Urban Soil Studies: From Field to Lab to Design
Aimed primarily toward soils and plant growth, Landscape Architectural Design and the Curation of Urban Landscapes, and taught collaboratively by a landscape architect, multiple noted soil scientists, ecologists and other guests, this course will provide basic understandings of soil and other growing media in relation to plant growth, for the purpose of designing, constructing and maintaining or curating urban landscapes. Inherent in the course content, students will examine and critique current practices within landscape industries, primarily within urban, post-industrial environments. Though global conditions will be touched upon and may be selected as student research topics, the course will focus on practices within the United States.
The course is broken into three parts: 1) Soil Fundamentals 2) Current Culture, Practice, Critiques, and 3) Future Potentials.
SOIL FUNDAMENTALS will include lectures and readings on soil formation, characteristics, chemistry and biology, and plant-soil relation-ships, and the role of carbon and carbon sequestration. This introduction will include a field trip to observe a variety of soil types and conditions within a forest, and one to observe the relationship between tree roots and soils at the Arnold Arboretum. This will segue into human practices with a session on prehistoric and ancient Human-Soil relationships.
CURRENT CULTURE, PRACTICE, CRITIQUES will focus on the development of landscape architecture and soil science, as well as the collaborative planting-soil-related practices used in the design, gardening, landscape and construction industries today; this will include deep critiques and potentials for improvement or innovation. Topics covered will include site evaluation and hidden implications that can be found within historic soils maps, soil testing processes, soil design typologies, soil blending processes on and off-site, compaction ranges, potable water chemistry, and circumstances involving chemical contamination, and the role of phytoremediation.
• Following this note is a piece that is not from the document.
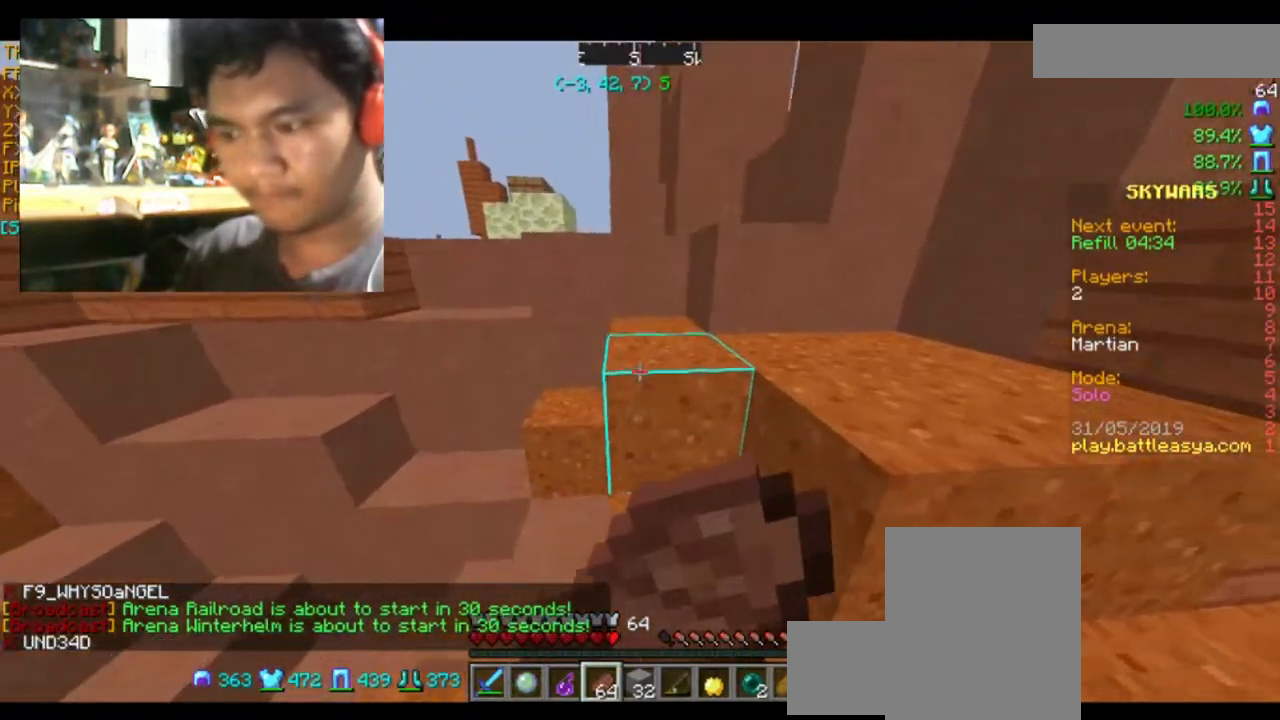
{"keys": ["w"], "mouse": ["right"], "events": []}
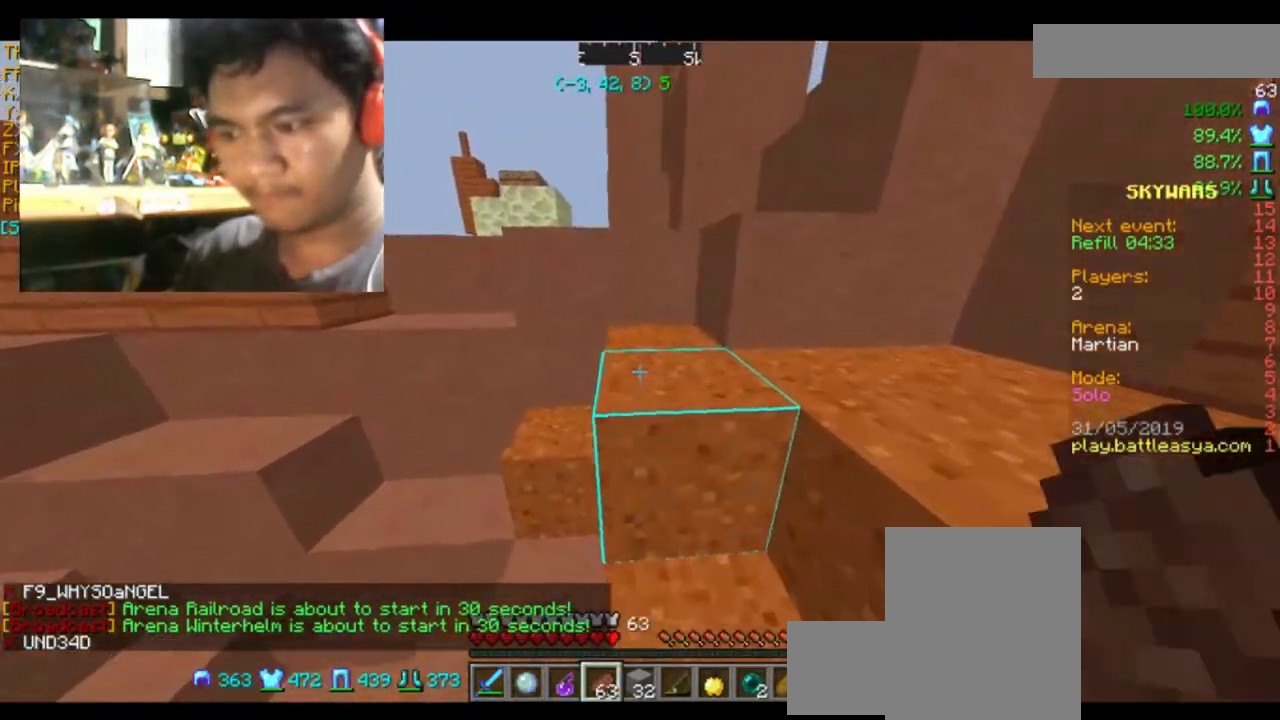
{"keys": ["d", "w"], "mouse": [], "events": [[167, "space", "down"], [267, "mouse_right", "up"], [334, "space", "up"], [367, "d", "down"]]}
We will also cover project documentation processes like procurement, soil plans and details, specifications and field quality control during construction.
FUTURE POTENTIALS will include topics looking toward the future innovations and research, including practical recommendations for funding research including ongoing research within forms and basics associated with grant writing. This portion will conclude with presentations from students’ research throughout the course.
The first day of classes, Tuesday, September 3rd, is held as a MONDAY schedule at the GSD. As this course meets on Monday, the first meeting of this course will be on Tuesday, September 3rd. It will meet regularly thereafter.